An optical waveguide characterized by being larger than that of the core. 2. A first core constituting an optical output unit and a second core constituting an optical input unit are joined, and the second core is at least one of a material and a composition with the first core. And the refractive index of the second core is higher than that of the first core. At least one of the thickness and the width of the second core is the first core.

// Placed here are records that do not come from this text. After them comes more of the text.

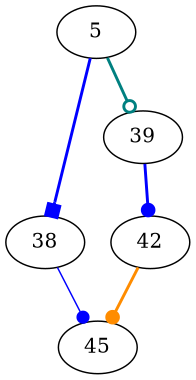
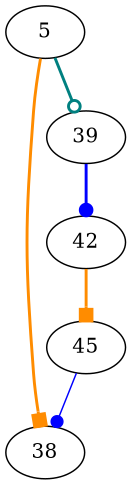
  strict digraph {
    edge [arrowhead=box color=darkorange style=bold]
    5 [entry=true]
    38
    39
    45
    42
-   5 -> 38 [color=blue cond=true]
+   5 -> 38 [cond=true]
    5 -> 39 [arrowhead=odot color=teal cond=false]
-   38 -> 45 [arrowhead=dot color=blue style=solid]
+   45 -> 38 [arrowhead=dot color=blue style=solid]
    39 -> 42 [arrowhead=dot color=blue cond=true]
-   42 -> 45 [arrowhead=dot]
+   42 -> 45
  }
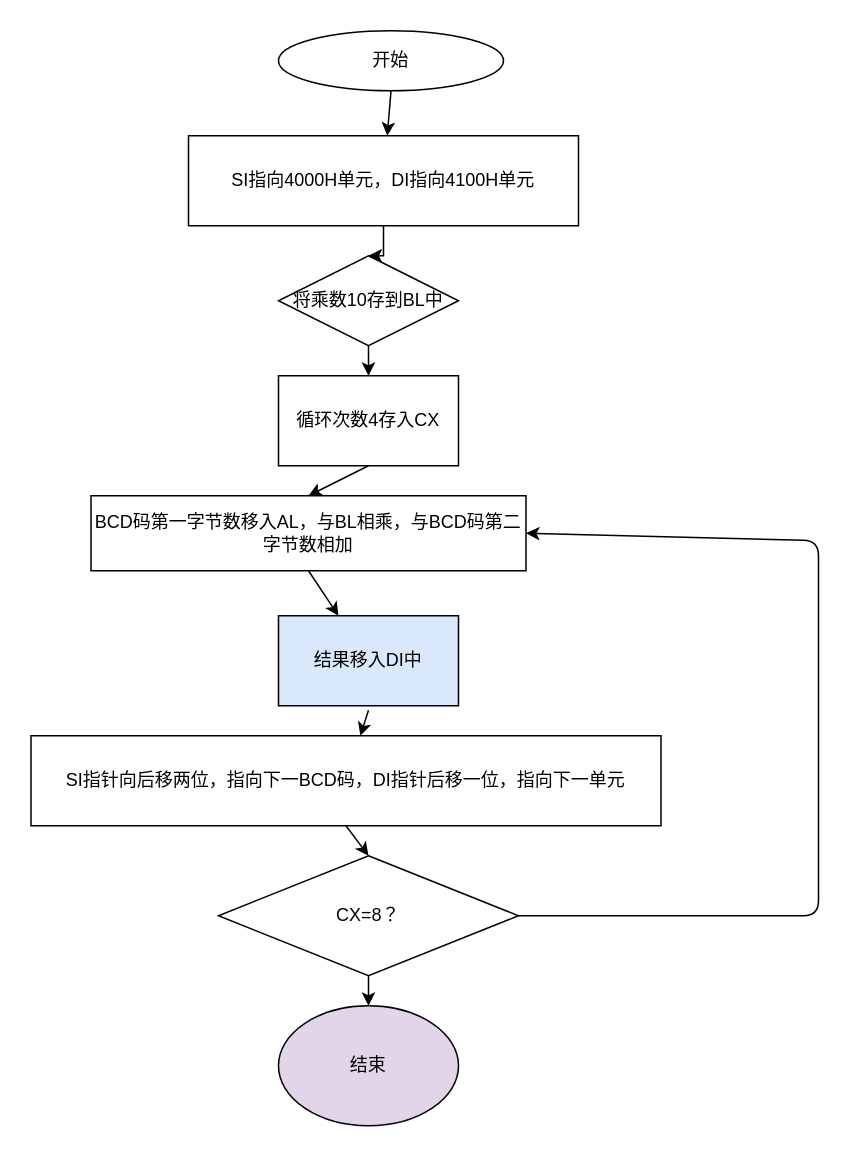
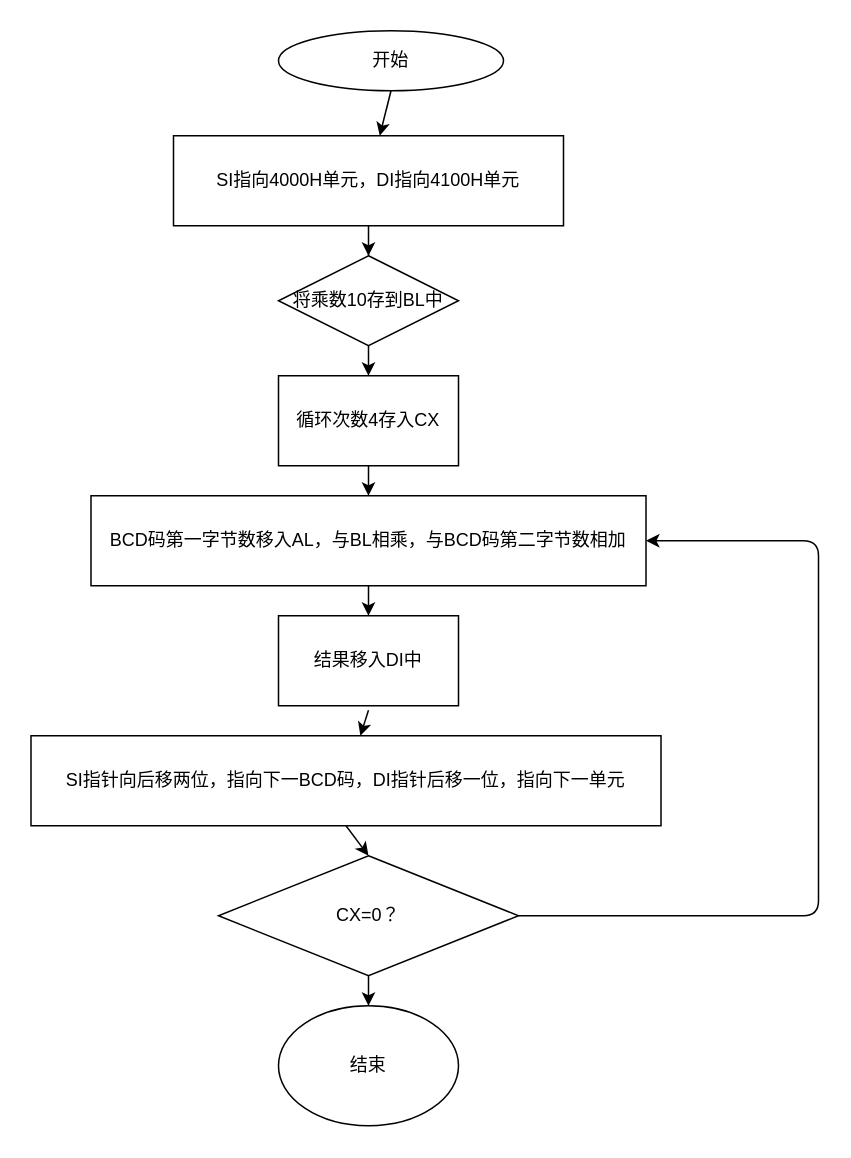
  <mxCell id="0" />
  <mxCell id="1" parent="0" />
  <mxCell id="2" value="开始" style="ellipse;whiteSpace=wrap;html=1;" parent="1" vertex="1"><mxGeometry x="185" y="20" width="150" height="40" as="geometry" /></mxCell>
  <mxCell id="3" style="edgeStyle=orthogonalEdgeStyle;rounded=0;orthogonalLoop=1;jettySize=auto;html=1;entryX=0.5;entryY=0;entryDx=0;entryDy=0;" edge="1" parent="1" source="4" target="5"><mxGeometry relative="1" as="geometry" /></mxCell>
- <mxCell id="4" value="SI指向4000H单元，DI指向4100H单元" style="rounded=0;whiteSpace=wrap;html=1;" parent="1" vertex="1"><mxGeometry x="125" y="90" width="260" height="60" as="geometry" /></mxCell>
+ <mxCell id="4" value="SI指向4000H单元，DI指向4100H单元" style="rounded=0;whiteSpace=wrap;html=1;" parent="1" vertex="1"><mxGeometry x="115" y="90" width="260" height="60" as="geometry" /></mxCell>
  <mxCell id="5" value="将乘数10存到BL中" style="rhombus;whiteSpace=wrap;html=1;" parent="1" vertex="1"><mxGeometry x="185" y="170" width="120" height="60" as="geometry" /></mxCell>
  <mxCell id="6" value="循环次数4存入CX" style="rounded=0;whiteSpace=wrap;html=1;" parent="1" vertex="1"><mxGeometry x="185" y="250" width="120" height="60" as="geometry" /></mxCell>
- <mxCell id="7" value="BCD码第一字节数移入AL，与BL相乘，与BCD码第二字节数相加" style="rounded=0;whiteSpace=wrap;html=1;" parent="1" vertex="1"><mxGeometry x="60" y="330" width="290" height="50" as="geometry" /></mxCell>
- <mxCell id="8" value="结果移入DI中" style="rounded=0;whiteSpace=wrap;html=1;fillColor=#dae8fc;" parent="1" vertex="1"><mxGeometry x="185" y="410" width="120" height="60" as="geometry" /></mxCell>
+ <mxCell id="7" value="BCD码第一字节数移入AL，与BL相乘，与BCD码第二字节数相加" style="rounded=0;whiteSpace=wrap;html=1;" parent="1" vertex="1"><mxGeometry x="60" y="330" width="370" height="60" as="geometry" /></mxCell>
+ <mxCell id="8" value="结果移入DI中" style="rounded=0;whiteSpace=wrap;html=1;" parent="1" vertex="1"><mxGeometry x="185" y="410" width="120" height="60" as="geometry" /></mxCell>
  <mxCell id="9" value="SI指针向后移两位，指向下一BCD码，DI指针后移一位，指向下一单元" style="rounded=0;whiteSpace=wrap;html=1;" parent="1" vertex="1"><mxGeometry x="20" y="490" width="420" height="60" as="geometry" /></mxCell>
- <mxCell id="10" value="CX=8？" style="rhombus;whiteSpace=wrap;html=1;" parent="1" vertex="1"><mxGeometry x="145" y="570" width="200" height="80" as="geometry" /></mxCell>
- <mxCell id="11" value="结束" style="ellipse;whiteSpace=wrap;html=1;fillColor=#e1d5e7;" parent="1" vertex="1"><mxGeometry x="185" y="670" width="120" height="80" as="geometry" /></mxCell>
+ <mxCell id="10" value="CX=0？" style="rhombus;whiteSpace=wrap;html=1;" parent="1" vertex="1"><mxGeometry x="145" y="570" width="200" height="80" as="geometry" /></mxCell>
+ <mxCell id="11" value="结束" style="ellipse;whiteSpace=wrap;html=1;" parent="1" vertex="1"><mxGeometry x="185" y="670" width="120" height="80" as="geometry" /></mxCell>
  <mxCell id="12" value="" style="endArrow=classic;html=1;exitX=0.5;exitY=1;exitDx=0;exitDy=0;" edge="1" parent="1" source="2" target="4"><mxGeometry width="50" height="50" relative="1" as="geometry"><mxPoint x="335" y="70" as="sourcePoint" /><mxPoint x="385" y="20" as="targetPoint" /></mxGeometry></mxCell>
  <mxCell id="13" value="" style="endArrow=classic;html=1;exitX=0.5;exitY=1;exitDx=0;exitDy=0;" edge="1" parent="1" source="5" target="6"><mxGeometry width="50" height="50" relative="1" as="geometry"><mxPoint x="395" y="270" as="sourcePoint" /><mxPoint x="445" y="220" as="targetPoint" /></mxGeometry></mxCell>
  <mxCell id="14" value="" style="endArrow=classic;html=1;exitX=0.5;exitY=1;exitDx=0;exitDy=0;entryX=0.5;entryY=0;entryDx=0;entryDy=0;" edge="1" parent="1" source="6" target="7"><mxGeometry width="50" height="50" relative="1" as="geometry"><mxPoint x="485" y="300" as="sourcePoint" /><mxPoint x="535" y="250" as="targetPoint" /></mxGeometry></mxCell>
  <mxCell id="15" value="" style="endArrow=classic;html=1;exitX=0.5;exitY=1;exitDx=0;exitDy=0;" edge="1" parent="1" source="7" target="8"><mxGeometry width="50" height="50" relative="1" as="geometry"><mxPoint x="505" y="430" as="sourcePoint" /><mxPoint x="555" y="380" as="targetPoint" /></mxGeometry></mxCell>
  <mxCell id="16" value="" style="endArrow=classic;html=1;" edge="1" parent="1" target="9"><mxGeometry width="50" height="50" relative="1" as="geometry"><mxPoint x="245" y="473" as="sourcePoint" /><mxPoint x="545" y="440" as="targetPoint" /></mxGeometry></mxCell>
  <mxCell id="17" value="" style="endArrow=classic;html=1;exitX=0.5;exitY=1;exitDx=0;exitDy=0;entryX=0.5;entryY=0;entryDx=0;entryDy=0;" edge="1" parent="1" source="9" target="10"><mxGeometry width="50" height="50" relative="1" as="geometry"><mxPoint x="425" y="620" as="sourcePoint" /><mxPoint x="475" y="570" as="targetPoint" /></mxGeometry></mxCell>
  <mxCell id="18" value="" style="endArrow=classic;html=1;exitX=1;exitY=0.5;exitDx=0;exitDy=0;entryX=1;entryY=0.5;entryDx=0;entryDy=0;" edge="1" parent="1" source="10" target="7"><mxGeometry width="50" height="50" relative="1" as="geometry"><mxPoint x="415" y="660" as="sourcePoint" /><mxPoint x="465" y="610" as="targetPoint" /><Array as="points"><mxPoint x="545" y="610" /><mxPoint x="545" y="360" /></Array></mxGeometry></mxCell>
  <mxCell id="19" value="" style="endArrow=classic;html=1;exitX=0.5;exitY=1;exitDx=0;exitDy=0;entryX=0.5;entryY=0;entryDx=0;entryDy=0;" edge="1" parent="1" source="10" target="11"><mxGeometry width="50" height="50" relative="1" as="geometry"><mxPoint x="345" y="700" as="sourcePoint" /><mxPoint x="395" y="650" as="targetPoint" /></mxGeometry></mxCell>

An optical waveguide characterized by being smaller than that of the core. 3. The optical waveguide according to claim 1, wherein a joining surface between the first core and the second core is inclined with respect to a traveling direction of light propagating through the first core. An optical waveguide, comprising: 4. A first core constituting an optical input section and a second core constituting an optical output section are joined, and the second core is at least one of a material and a composition with the first core. And the refractive index of the second core is lower than that of the first core. In the optical waveguide, the transmission refractive index of light propagating in the first core and the refractive index of light propagating in the second core An optical waveguide characterized in that at least one of the thickness and the width of the second core is larger than that of the first core so that the transmitted refractive index of the light is substantially equal. 5. A first core constituting an optical output unit and a second core constituting an optical input unit are joined, and the second core is at least one of a material and a composition with the first core. Are different from each other, and the refractive index of the second core is higher than that of the first core. In the optical waveguide, the transmission refractive index of light propagating through the first core and the refractive index of light propagating through the second core An optical waveguide, wherein at least one of the thickness and the width of the second core is smaller than that of the first core so that the transmitted light has substantially the same refractive index.